Ini adalah pengkhinatan yang kesekian atas
perjuangan dan pengorbanan rakyat Aceh selama puluhan tahun, dengan korban
nyawa yang tak terhitung, belum lagi dihitung korban harta, tenaga dan
“kesempatan generasi Aceh” untuk hidup normal.
Memang
Indonesia begitu licik dalam memainkan strategi politik dalam menghadapi
“kelengahan” Aceh, Akhirnya RPP yang ditunggu tunggu rakyat Acehpun jadi
PP ini ditanda tangani oleh Presiden Indonesia, sepintas ini adalah jawaban
dari penantian lama yang membutuhkan waktu sepuluh tahun setelah berakhirnya
perjuangan bersenjata selama tiga decade lebih. Namun apa dinyana,
pemerintah Indonesia ternyata sangat mahair dalam memainkan strategi untuk
memenangkan dan mengamankan kepentingan Indonesia di Aceh. Bagaimana tidak,
dari “begitu besar” harapan yang digantungkan rakyat Aceh untuk dapat menerima
secepatnya pengesahan PP tersebut sisa-sisa, butuh waktu sepersepuluh Abad
untuk menaanti regulasi yang masih digantung oleh pemerintah Indonesia untuk
mengimplementasikan semua hasil kesepakatan atau MoU antara para pihak yang
berunding di Helsingki 2005 silam, ternyata hanya pepesan kosong malah bisa
dikatakan sama sekali tidak bisa diharapkan memberikan dampak bagi perubahan
“besar” di Aceh, hal ini salah satunya bisa dilihat Pasal 2 PP itu
menegaskan, pemerintah mempunyai kewenangan untuk mengatur dan mengurus urusan
pemerintahan di Aceh. Hampir tidak ada yang bisa dikatakan Aceh istimewa atau
Aceh mendapatkan sesuatu yang lebih disbanding provinsi lain di Indonesia.
Sebagaimana
diberitakan republika.co.id Presiden Joko Widodo telah
menandatangani Peraturan Pemerintah (PP) 3/2015 tentang kewenangan pemerintah
yang bersifat nasional di Aceh pada 12 Februari 2015.
PP
tersebut dikeluarkan dengan pertimbangan untuk memberikan kepastian, kejelasan,
dan landasan hukum dalam menyelenggarakan kewenangan Pemerintah yang bersifat
nasional di Aceh. PP itu juga untuk melaksanakan ketentuan Pasal 270 Ayat (1)

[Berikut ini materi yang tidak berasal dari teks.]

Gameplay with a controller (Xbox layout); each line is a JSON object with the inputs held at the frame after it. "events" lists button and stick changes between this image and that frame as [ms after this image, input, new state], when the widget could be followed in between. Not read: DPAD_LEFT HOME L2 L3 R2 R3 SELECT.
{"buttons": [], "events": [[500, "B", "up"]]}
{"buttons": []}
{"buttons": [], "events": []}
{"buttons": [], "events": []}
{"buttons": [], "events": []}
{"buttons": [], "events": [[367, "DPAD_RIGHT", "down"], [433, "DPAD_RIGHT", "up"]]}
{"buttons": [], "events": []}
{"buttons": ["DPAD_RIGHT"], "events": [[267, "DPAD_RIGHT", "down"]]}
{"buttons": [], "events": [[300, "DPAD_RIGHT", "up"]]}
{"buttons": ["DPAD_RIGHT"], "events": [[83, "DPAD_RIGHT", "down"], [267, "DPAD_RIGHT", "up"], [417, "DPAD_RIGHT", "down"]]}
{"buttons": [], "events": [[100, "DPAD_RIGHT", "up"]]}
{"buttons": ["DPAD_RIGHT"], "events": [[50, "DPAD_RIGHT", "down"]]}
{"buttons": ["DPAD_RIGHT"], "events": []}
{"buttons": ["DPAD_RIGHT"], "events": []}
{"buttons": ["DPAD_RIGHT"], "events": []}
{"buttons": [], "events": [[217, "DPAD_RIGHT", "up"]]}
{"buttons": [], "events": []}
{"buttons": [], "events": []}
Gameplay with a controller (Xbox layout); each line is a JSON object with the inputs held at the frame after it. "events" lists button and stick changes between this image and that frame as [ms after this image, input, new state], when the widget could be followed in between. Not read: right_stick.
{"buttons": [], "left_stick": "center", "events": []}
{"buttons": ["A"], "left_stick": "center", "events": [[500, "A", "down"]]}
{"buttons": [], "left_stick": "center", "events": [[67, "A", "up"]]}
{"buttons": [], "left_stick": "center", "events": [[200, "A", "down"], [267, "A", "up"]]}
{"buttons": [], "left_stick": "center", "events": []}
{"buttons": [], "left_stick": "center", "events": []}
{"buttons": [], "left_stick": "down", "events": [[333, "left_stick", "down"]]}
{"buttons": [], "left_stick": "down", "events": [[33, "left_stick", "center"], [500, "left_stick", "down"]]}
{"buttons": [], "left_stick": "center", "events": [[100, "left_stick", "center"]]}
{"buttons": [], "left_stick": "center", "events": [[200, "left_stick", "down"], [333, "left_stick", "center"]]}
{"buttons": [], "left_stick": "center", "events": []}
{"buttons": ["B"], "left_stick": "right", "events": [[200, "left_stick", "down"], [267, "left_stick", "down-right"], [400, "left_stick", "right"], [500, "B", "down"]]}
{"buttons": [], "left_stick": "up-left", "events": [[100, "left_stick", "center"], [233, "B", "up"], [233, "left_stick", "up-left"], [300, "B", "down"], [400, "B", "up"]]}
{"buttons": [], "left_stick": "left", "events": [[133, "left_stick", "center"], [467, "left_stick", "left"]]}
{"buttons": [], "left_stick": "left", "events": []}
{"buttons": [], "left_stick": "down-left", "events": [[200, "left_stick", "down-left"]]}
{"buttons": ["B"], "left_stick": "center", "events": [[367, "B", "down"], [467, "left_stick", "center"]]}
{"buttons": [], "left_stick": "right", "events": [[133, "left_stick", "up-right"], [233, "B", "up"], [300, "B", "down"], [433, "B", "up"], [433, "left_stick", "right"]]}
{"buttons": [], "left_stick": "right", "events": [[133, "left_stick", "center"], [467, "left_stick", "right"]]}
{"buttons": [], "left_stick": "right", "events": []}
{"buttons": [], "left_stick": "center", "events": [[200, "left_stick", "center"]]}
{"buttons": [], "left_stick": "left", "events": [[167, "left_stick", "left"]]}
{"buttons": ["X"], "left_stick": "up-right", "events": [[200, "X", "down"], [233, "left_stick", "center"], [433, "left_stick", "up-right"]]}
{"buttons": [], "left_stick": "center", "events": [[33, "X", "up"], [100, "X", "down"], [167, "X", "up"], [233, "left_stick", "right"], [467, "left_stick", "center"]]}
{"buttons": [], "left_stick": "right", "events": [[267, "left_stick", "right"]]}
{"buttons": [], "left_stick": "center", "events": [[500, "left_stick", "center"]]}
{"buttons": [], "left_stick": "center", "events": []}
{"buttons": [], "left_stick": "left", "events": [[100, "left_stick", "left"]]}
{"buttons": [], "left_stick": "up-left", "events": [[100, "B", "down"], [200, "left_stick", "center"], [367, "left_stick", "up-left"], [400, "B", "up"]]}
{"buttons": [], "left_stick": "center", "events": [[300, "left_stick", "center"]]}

UU 11/2006 tentang Pemerintahan Aceh.
Dikutip
dari laman setkab.go.id, Pasal 2 PP itu menegaskan, pemerintah mempunyai
kewenangan untuk mengatur dan mengurus urusan pemerintahan di Aceh. Hal itu
meliputi; urusan politik luar negeri, pertahanan, keamanan, yustisi, moneter,
dan fiskal nasional; Urusan tertentu dalam bidang agama; dan urusan pemerintahan
yang bersifat nasional di Aceh.
“Kewenangan
pemerintah khusus untuk urusan keamanan menyangkut pengangkatan Pejabat Kepala
Kepolisian Daerah, dan urusan yustisi menyangkut pengangkatan Kepala Kejaksaan
Tinggi di Aceh dilaksanakan sesuai dengan ketentuan peraturan
perundang-undangan,” bunyi Pasal 3 PP tersebut.
Sedangkan
kewenangan Pemerintah yang bersifat nasional meliputi; Pendidikan; Kesehatan;
Pekerjaan Umum dan Penataan Ruang; Perumahan dan Permukiman; Keamanan dan
ketertiban umum serta perlindungan masyarakat; Sosial; Tenaga kerja;
Pemberdayaan perempuan dan perlindungan anak; Pangan; Pertanahan; Lingkungan
hidup; Kependudukan dan catatan sipil.
Selain
itu, kewenangan pemerintah lainnya meliputi; Pemberdayaan masyarakat dan
gampong; Pengendalian penduduk dan keluarga berencana; Perhubungan; Komunikasi
dan informatika; Koperasi dan usaha kecil dam menengah; Penanaman modal;
Kepemudaan dan keolahragaan; Statistik; Persandian; Kebudayaan; Perpustakaan;
Kearsipan; Kelautan dan perikanan; Pariwisata; Pertanian; Kehutanan; Energi dan
sumber daya mineral; Perdagangan; Perindustrian; dan Transmigrasi.
Pasal 5
Peraturan Pemerintah Nomor 3 Tahun 2015 itu menegaskan, kewenangan Pemerintah
yang bersifat nasional dalam urusan energi dan sumber daya mineral pada sub
bidang minyak dan gas bumi hanya untuk kegiatan usaha hilir.
Adapun
kewenangan Pemerintah dalam urusan pemerintahan di bidang energi dan sumber
daya mineral pada sub bidang minyak dan gas bumi untuk kegiatan usaha hulu
diatur dalam Peraturan Pemerintah (PP) tersendiri mengenai pengelolaan bersama
minyak dan gas bumi di Aceh.
Sumber:
republika.co.id
Seharusnya pada BAB II KEWENANGAN PEMERINTAH Pasal 2
Pemerintah mempunyai kewenangan untuk mengatur dan mengurus urusan pemerintahan
di Aceh yang meliputi:
a.
urusan politik luar negeri, pertahanan, keamanan, yustisi, moneter dan fiskal
nasional;
b.
urusan tertentu dalam bidang agama; dan
c. urusan pemerintahan yang bersifat nasional di Aceh yaitu
hanya terkait yang tercantum poin a dan b di atas.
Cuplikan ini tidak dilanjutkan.